However, there does appear to be some hope. A fourth-year student and regular member of another volunteering society expressed to me that she too had started volunteering a month into the first semester of her second year – but had had an extremely positive experience. New members were reportedly ‘split into groups and so got to meet new people’, with this student stating that she ‘doesn’t feel like there are any cliques in this society’ and that ‘everyone…is friends with everyone’. But again, she did also mention that ‘in other societies [she] had previously been in, there were definitely cliques and [she] didn’t feel welcome’. Seemingly, being included or excluded within societies is little more than a lucky dip of which society you choose to join.

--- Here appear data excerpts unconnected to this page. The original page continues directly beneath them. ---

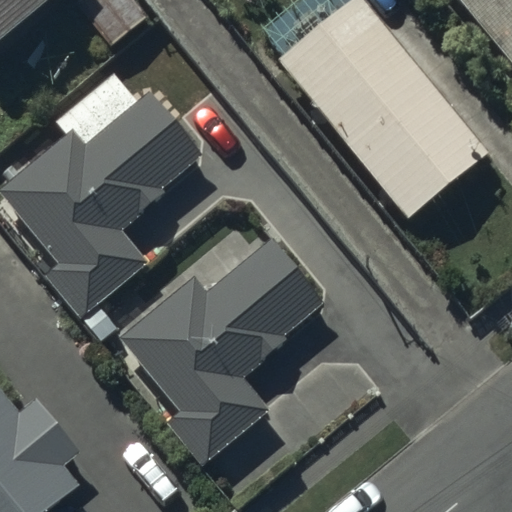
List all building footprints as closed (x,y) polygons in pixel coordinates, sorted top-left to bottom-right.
[(0,0),(0,49),(60,0),(0,0)] [(131,0),(88,0),(76,9),(108,52),(148,23),(131,0)] [(511,0),(452,0),(511,72),(511,0)] [(356,2),(276,67),(406,227),(488,160),(356,2)] [(54,128),(65,141),(0,194),(0,197),(58,269),(44,280),(98,349),(117,334),(97,308),(148,268),(122,235),(165,201),(159,194),(200,162),(136,82),(122,92),(112,80),(54,128)] [(206,299),(194,284),(121,344),(181,417),(166,430),(201,472),(266,418),(239,385),(286,347),(282,341),(321,309),(269,246),(206,299)] [(0,511),(59,511),(80,495),(62,472),(79,458),(36,405),(18,420),(0,397),(0,511)]
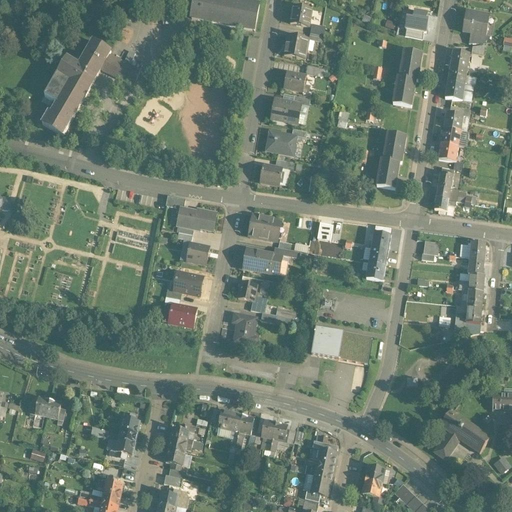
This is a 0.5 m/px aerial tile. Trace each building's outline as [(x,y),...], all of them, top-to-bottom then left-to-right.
[(258,7),(220,0),(193,0),(190,21),(253,34),(258,7)] [(312,12),(293,9),(290,26),(309,30),(312,12)] [(486,17),(466,13),(463,35),(474,37),(486,39),(486,38),(487,28),(484,28),(486,17)] [(407,32),(424,36),(426,36),(429,19),(409,14),(405,32),(407,32)] [(309,30),(308,36),(323,39),(324,33),(309,30)] [(405,40),(422,44),(424,36),(407,32),(405,40)] [(308,36),(307,42),(308,42),(321,44),(323,39),(308,36)] [(486,39),(474,37),(472,47),(484,47),(489,43),(490,38),(486,38),(486,39)] [(307,42),(288,38),(284,58),(305,62),(308,42),(307,42)] [(57,107),(52,116),(50,115),(43,127),(63,138),(101,74),(109,58),(111,55),(94,45),(86,58),(80,68),(57,107)] [(485,48),(473,50),(472,56),(483,58),(485,48)] [(136,57),(130,54),(125,65),(133,70),(136,64),(133,62),(136,57)] [(404,55),(400,81),(398,81),(393,107),(411,110),(416,84),(417,85),(422,58),(404,55)] [(470,58),(453,55),(451,71),(467,73),(470,58)] [(125,65),(109,58),(101,74),(135,91),(140,73),(133,70),(125,65)] [(80,68),(67,61),(44,100),(57,107),(80,68)] [(143,67),(136,64),(133,70),(140,73),(143,67)] [(324,72),(308,69),(306,77),(322,80),(324,72)] [(382,72),(376,71),(374,83),(380,84),(382,72)] [(467,73),(451,71),(448,86),(465,89),(467,73)] [(305,80),(286,76),(283,92),(302,95),(305,80)] [(465,89),(448,86),(446,101),(462,104),(465,89)] [(294,99),(293,106),(301,108),(300,109),(308,110),(310,103),(294,99)] [(284,105),(275,103),(272,120),(288,123),(287,126),(297,128),(300,109),(301,108),(293,106),(290,106),(290,107),(284,106),(284,105)] [(305,129),(308,110),(300,109),(297,128),(305,129)] [(464,112),(451,109),(450,116),(463,118),(464,112)] [(375,114),(368,112),(367,118),(366,123),(373,125),(375,114)] [(450,116),(448,116),(445,132),(461,135),(464,118),(450,116)] [(461,135),(445,132),(442,147),(459,150),(461,135)] [(293,133),(292,138),(297,139),(297,140),(303,141),(305,141),(307,135),(293,133)] [(292,138),(270,134),(267,153),(278,155),(278,157),(293,160),(297,140),(297,139),(292,138)] [(388,137),(384,163),(382,163),(377,190),(395,193),(400,166),(401,167),(406,140),(388,137)] [(299,161),(303,141),(297,140),(293,160),(299,161)] [(459,150),(442,147),(440,162),(456,165),(459,150)] [(368,154),(361,153),(359,165),(366,166),(368,154)] [(289,165),(277,163),(276,170),(282,172),(287,173),(289,165)] [(276,170),(264,168),(260,186),(279,190),(282,172),(276,170)] [(442,177),(441,176),(439,189),(452,191),(454,179),(442,177)] [(320,195),(322,179),(312,178),(311,194),(320,195)] [(452,191),(439,189),(437,201),(450,203),(452,191)] [(186,203),(168,199),(166,210),(181,212),(184,213),(186,203)] [(0,201),(0,214),(1,214),(2,215),(7,216),(10,214),(11,206),(9,204),(4,204),(2,204),(0,201)] [(450,203),(437,201),(435,212),(448,215),(450,203)] [(184,213),(181,212),(179,222),(180,222),(178,230),(194,233),(197,234),(197,232),(213,235),(217,217),(199,214),(199,216),(184,213)] [(280,223),(253,218),(249,240),(276,245),(280,223)] [(318,242),(330,244),(332,229),(320,227),(318,242)] [(194,233),(178,230),(177,236),(179,236),(193,239),(194,233)] [(193,239),(179,236),(178,242),(184,244),(191,245),(192,245),(193,239)] [(391,239),(374,236),(371,252),(388,255),(391,239)] [(178,261),(187,262),(190,247),(191,245),(184,244),(178,261)] [(439,246),(425,244),(423,257),(437,258),(439,246)] [(278,245),(277,251),(291,254),(292,247),(278,245)] [(485,246),(471,245),(469,262),(484,263),(485,246)] [(209,251),(190,247),(187,262),(187,265),(206,269),(209,251)] [(291,254),(277,251),(275,258),(282,259),(282,260),(289,261),(291,254)] [(388,255),(371,252),(369,267),(385,270),(388,255)] [(275,258),(247,253),(244,270),(261,273),(261,275),(278,278),(282,260),(282,259),(275,258)] [(484,263),(469,262),(468,278),(470,278),(482,279),(484,263)] [(385,270),(369,267),(366,282),(383,285),(385,270)] [(204,282),(178,276),(174,295),(182,297),(200,300),(204,282)] [(482,279),(470,278),(469,286),(468,294),(483,295),(484,279),(482,279)] [(268,284),(263,283),(260,296),(266,297),(268,284)] [(469,286),(459,285),(459,293),(468,294),(469,286)] [(257,289),(241,286),(238,303),(253,306),(252,309),(261,311),(261,310),(263,302),(255,300),(257,289)] [(167,301),(180,304),(182,297),(174,295),(168,294),(167,301)] [(483,295),(468,294),(467,310),(481,311),(483,295)] [(165,308),(166,308),(173,310),(173,309),(179,310),(180,304),(167,301),(165,308)] [(179,310),(173,309),(173,310),(166,308),(165,316),(171,317),(169,327),(193,332),(197,314),(179,310)] [(291,323),(291,320),(296,320),(297,313),(278,310),(276,320),(291,323)] [(481,311),(467,310),(466,317),(466,326),(480,327),(481,311)] [(171,317),(165,316),(163,326),(169,327),(171,317)] [(466,317),(457,316),(455,340),(464,339),(466,326),(466,317)] [(257,321),(235,317),(233,326),(238,327),(234,345),(252,348),(257,321)] [(275,319),(263,317),(262,324),(274,326),(275,319)] [(451,321),(440,320),(439,329),(450,330),(451,321)] [(480,327),(466,326),(464,339),(470,338),(479,337),(480,327)] [(343,335),(316,331),(311,357),(338,362),(343,335)] [(371,340),(343,335),(338,362),(367,366),(371,340)] [(417,381),(407,381),(407,389),(417,389),(417,381)] [(511,397),(493,396),(492,414),(511,415),(511,417),(511,416),(511,397)] [(37,405),(32,404),(30,415),(35,416),(46,418),(50,402),(45,401),(39,400),(37,405)] [(55,403),(50,402),(46,418),(58,421),(63,422),(65,411),(60,410),(61,405),(55,403)] [(216,413),(213,430),(219,431),(222,414),(216,413)] [(491,441),(452,413),(441,430),(448,435),(446,439),(457,447),(460,443),(480,457),(491,441)] [(222,414),(219,431),(227,433),(231,416),(222,414)] [(135,418),(125,415),(121,432),(137,435),(140,424),(134,423),(135,418)] [(238,418),(231,416),(227,433),(234,434),(239,435),(242,419),(238,418)] [(254,422),(242,419),(239,435),(243,436),(250,438),(254,422)] [(271,425),(264,423),(261,439),(267,441),(273,442),(276,426),(271,424),(271,425)] [(287,428),(281,427),(276,426),(273,442),(277,443),(286,444),(289,432),(286,431),(287,428)] [(179,432),(173,431),(171,442),(187,446),(188,442),(189,435),(179,432)] [(289,432),(286,444),(294,446),(294,445),(297,433),(289,431),(289,432)] [(137,435),(121,432),(120,438),(119,443),(135,446),(137,435)] [(234,434),(227,433),(224,446),(231,448),(231,446),(234,434)] [(303,435),(297,433),(294,445),(300,447),(303,435)] [(120,438),(108,435),(107,441),(119,443),(120,438)] [(457,447),(446,439),(435,455),(447,463),(457,447)] [(187,446),(171,442),(168,453),(184,457),(185,452),(187,446)] [(135,446),(119,443),(116,454),(115,459),(126,462),(127,456),(132,458),(135,446)] [(338,450),(314,445),(310,462),(312,463),(333,467),(334,467),(338,450)] [(32,458),(45,462),(48,452),(35,448),(32,458)] [(184,457),(168,453),(166,465),(171,466),(182,468),(184,457)] [(503,461),(495,467),(502,476),(510,470),(503,461)] [(333,467),(312,463),(308,477),(314,479),(315,475),(331,478),(333,467)] [(384,472),(368,469),(365,483),(381,487),(384,472)] [(181,474),(170,471),(169,478),(183,482),(184,482),(185,474),(181,473),(181,474)] [(331,478),(315,475),(314,479),(313,486),(323,488),(329,490),(332,478),(331,478)] [(119,481),(108,478),(107,483),(104,495),(120,498),(123,487),(117,486),(119,481)] [(169,478),(166,478),(164,487),(181,490),(183,482),(169,478)] [(381,487),(365,483),(362,497),(377,500),(378,500),(379,497),(381,487)] [(329,490),(323,488),(322,494),(311,491),(311,495),(321,497),(320,498),(327,499),(329,490)] [(402,488),(395,496),(400,501),(407,493),(402,488)] [(179,494),(168,491),(167,497),(162,496),(159,507),(175,510),(176,510),(176,509),(179,494)] [(407,493),(400,501),(403,504),(411,497),(407,493)] [(87,495),(81,494),(80,500),(90,503),(91,498),(89,498),(87,495)] [(185,495),(179,494),(176,509),(186,511),(188,502),(185,495)] [(311,495),(306,494),(304,502),(318,505),(319,505),(320,498),(321,497),(311,495)] [(120,498),(104,495),(103,500),(102,506),(118,509),(120,498)] [(411,497),(403,504),(407,508),(415,500),(411,497)] [(378,500),(377,500),(375,509),(386,511),(388,501),(384,500),(384,501),(378,500)] [(415,500),(407,508),(411,511),(418,504),(415,500)] [(316,511),(318,505),(304,502),(302,511),(316,511)]
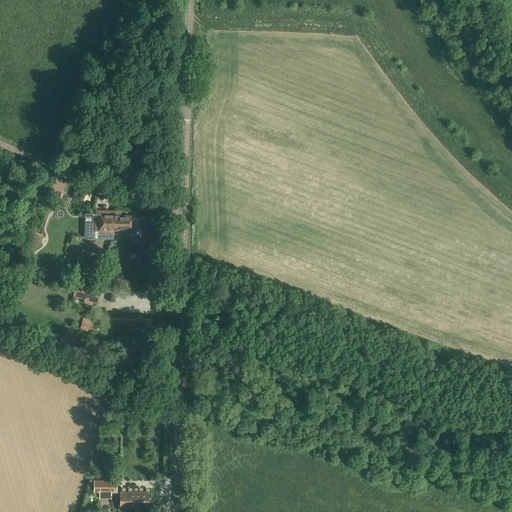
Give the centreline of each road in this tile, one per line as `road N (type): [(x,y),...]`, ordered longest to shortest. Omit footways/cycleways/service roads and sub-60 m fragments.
road 1 (unclassified): [(176,511),(189,0)]
road 2 (track): [(185,205),(85,182),(0,143)]
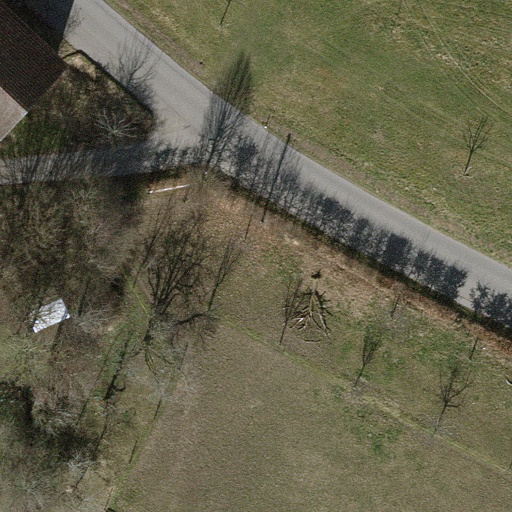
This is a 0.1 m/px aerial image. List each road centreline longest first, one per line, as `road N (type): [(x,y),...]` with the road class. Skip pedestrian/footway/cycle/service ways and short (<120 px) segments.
road 1 (tertiary): [(220,131),(430,259),(511,299)]
road 2 (residential): [(0,177),(114,163),(220,131)]
road 3 (tertiary): [(74,0),(220,131)]
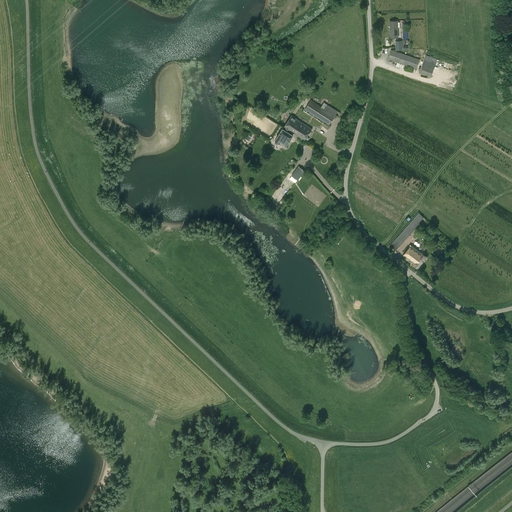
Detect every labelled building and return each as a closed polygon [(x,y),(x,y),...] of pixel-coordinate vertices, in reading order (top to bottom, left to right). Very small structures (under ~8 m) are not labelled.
[(390,26),(388,26),(388,29),(390,29),(390,38),(398,37),(397,21),(390,21),(390,26)] [(416,69),(420,59),(391,50),(388,59),(407,66),(413,68),(416,69)] [(431,76),(437,59),(426,55),(420,73),(431,76)] [(321,107),(310,100),(304,109),(328,125),(337,111),(324,103),(321,107)] [(294,134),(304,140),(312,128),(291,115),(284,127),(294,134)] [(278,145),(279,144),(280,142),(286,146),(294,134),(284,127),(274,141),(274,143),(278,145)] [(297,180),(305,171),(298,166),(291,175),(297,180)] [(306,198),(320,203),(323,192),(310,188),(306,198)] [(302,199),(300,201),(313,209),(315,206),(302,199)] [(419,223),(424,217),(419,213),(390,245),(395,250),(420,223),(419,223)] [(418,267),(427,256),(421,252),(421,253),(411,245),(403,255),(413,263),(418,267)]
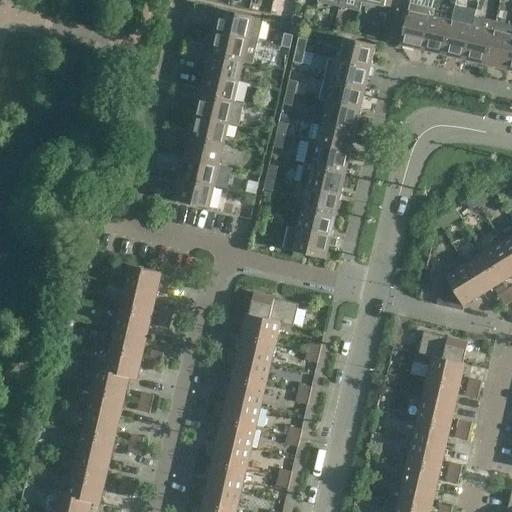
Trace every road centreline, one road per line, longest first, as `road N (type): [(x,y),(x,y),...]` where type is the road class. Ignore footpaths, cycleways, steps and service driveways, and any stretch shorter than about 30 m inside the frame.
road 1 (residential): [(229,255),(125,221),(181,0)]
road 2 (residential): [(152,511),(199,305),(221,288),(229,255)]
road 3 (residential): [(511,141),(443,127),(415,139),(379,293)]
road 4 (residential): [(379,293),(326,511)]
road 5 (residential): [(472,511),(511,349)]
road 6 (residential): [(379,293),(229,255)]
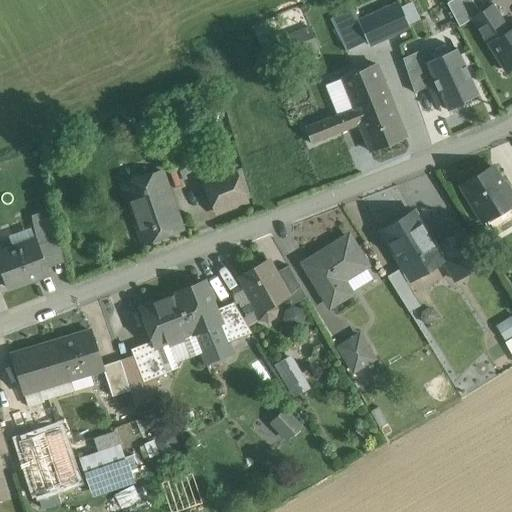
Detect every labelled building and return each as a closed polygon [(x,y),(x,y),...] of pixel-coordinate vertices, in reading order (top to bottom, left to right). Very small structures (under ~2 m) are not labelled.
[(451,0),(447,3),(459,26),(473,18),(472,18),(481,12),(472,0),(451,0)] [(399,3),(358,21),(369,45),(410,26),(399,3)] [(511,28),(509,31),(492,5),(481,12),(472,18),(473,18),(489,44),(506,71),(511,67),(511,28)] [(310,27),(280,39),(288,58),(318,46),(310,27)] [(457,48),(426,62),(448,111),(465,103),(464,101),(478,95),(457,48)] [(316,58),(292,67),(296,79),(321,70),(316,58)] [(405,136),(377,65),(342,79),(354,108),(360,124),(370,150),(405,136)] [(354,108),(305,127),(312,143),(360,124),(354,108)] [(492,166),(461,185),(483,221),(511,204),(511,194),(505,183),(503,184),(492,166)] [(234,169),(204,181),(216,212),(247,201),(234,169)] [(162,171),(123,185),(144,244),(183,230),(162,171)] [(52,210),(32,215),(38,246),(46,268),(64,262),(59,240),(47,243),(42,219),(54,216),(52,210)] [(436,247),(413,210),(382,230),(404,267),(405,267),(412,279),(443,260),(436,247)] [(54,216),(42,219),(47,243),(59,240),(54,216)] [(464,230),(436,247),(443,260),(455,280),(484,262),(464,230)] [(366,265),(349,236),(304,263),(330,306),(351,293),(342,280),(366,265)] [(36,241),(0,254),(0,265),(8,288),(48,273),(46,268),(38,246),(36,241)] [(268,260),(240,276),(253,300),(255,299),(259,306),(258,311),(261,318),(268,319),(274,316),(276,309),(272,304),(286,296),(288,295),(287,295),(275,273),(268,260)] [(289,265),(275,273),(287,295),(301,287),(289,265)] [(420,304),(399,269),(387,277),(409,312),(420,304)] [(204,281),(178,291),(193,331),(194,333),(220,323),(221,323),(215,309),(204,281)] [(301,287),(287,295),(288,295),(286,296),(291,305),(306,296),(301,287)] [(179,294),(141,308),(153,340),(155,346),(156,345),(168,341),(169,344),(184,338),(183,335),(193,331),(179,294)] [(252,333),(234,302),(215,309),(221,323),(220,323),(227,343),(252,333)] [(511,314),(497,321),(511,354),(511,314)] [(91,330),(37,346),(50,385),(104,369),(103,365),(91,330)] [(360,335),(339,347),(354,371),(374,358),(360,335)] [(153,340),(131,349),(133,355),(144,382),(155,378),(167,373),(156,345),(155,346),(153,340)] [(37,346),(11,354),(24,393),(50,385),(37,346)] [(296,353),(279,359),(292,394),(309,388),(296,353)] [(144,382),(133,355),(120,360),(130,390),(136,407),(162,397),(155,378),(144,382)] [(120,360),(103,365),(104,369),(112,396),(130,390),(120,360)] [(274,447),(301,421),(284,403),(257,429),(274,447)] [(0,423),(0,452),(8,450),(0,423)] [(59,427),(19,440),(37,494),(77,481),(59,427)] [(173,436),(167,433),(160,435),(158,442),(159,449),(158,453),(164,455),(166,451),(173,449),(176,442),(173,436)] [(115,434),(95,441),(100,452),(81,458),(88,477),(125,464),(115,434)]
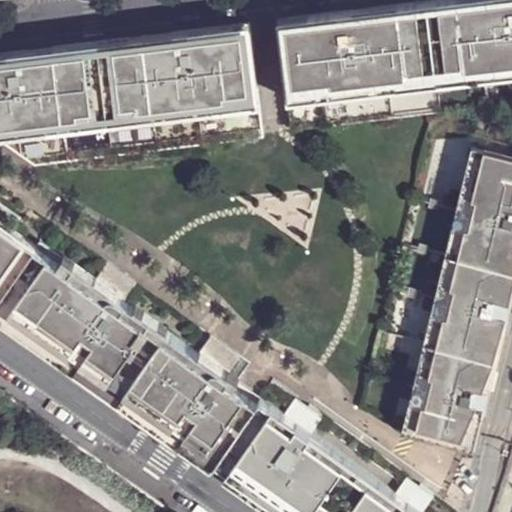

Seemingly, being included or excluded within societies is little more than a lucky dip of which society you choose to join

It is undoubtedly part of human nature to form friendship groups, with social psychology showing that cliques can provide a feeling of belonging for those in them. Yet, I feel that cliques have no place at university, much less in university societies which are formed to enrich the university experience and help individuals make new friends. Based on my experience, I truly feel that it is the responsibility of society committees to ensure new members are properly welcomed throughout the academic year and that support should reach beyond an invitation to a social.  Although it may seem like handholding to some, a simple introduction to group members and activities (as well as some warmth) can go a long way. Nobody deserves to miss out on the university experience simply because they joined the society ‘too late’.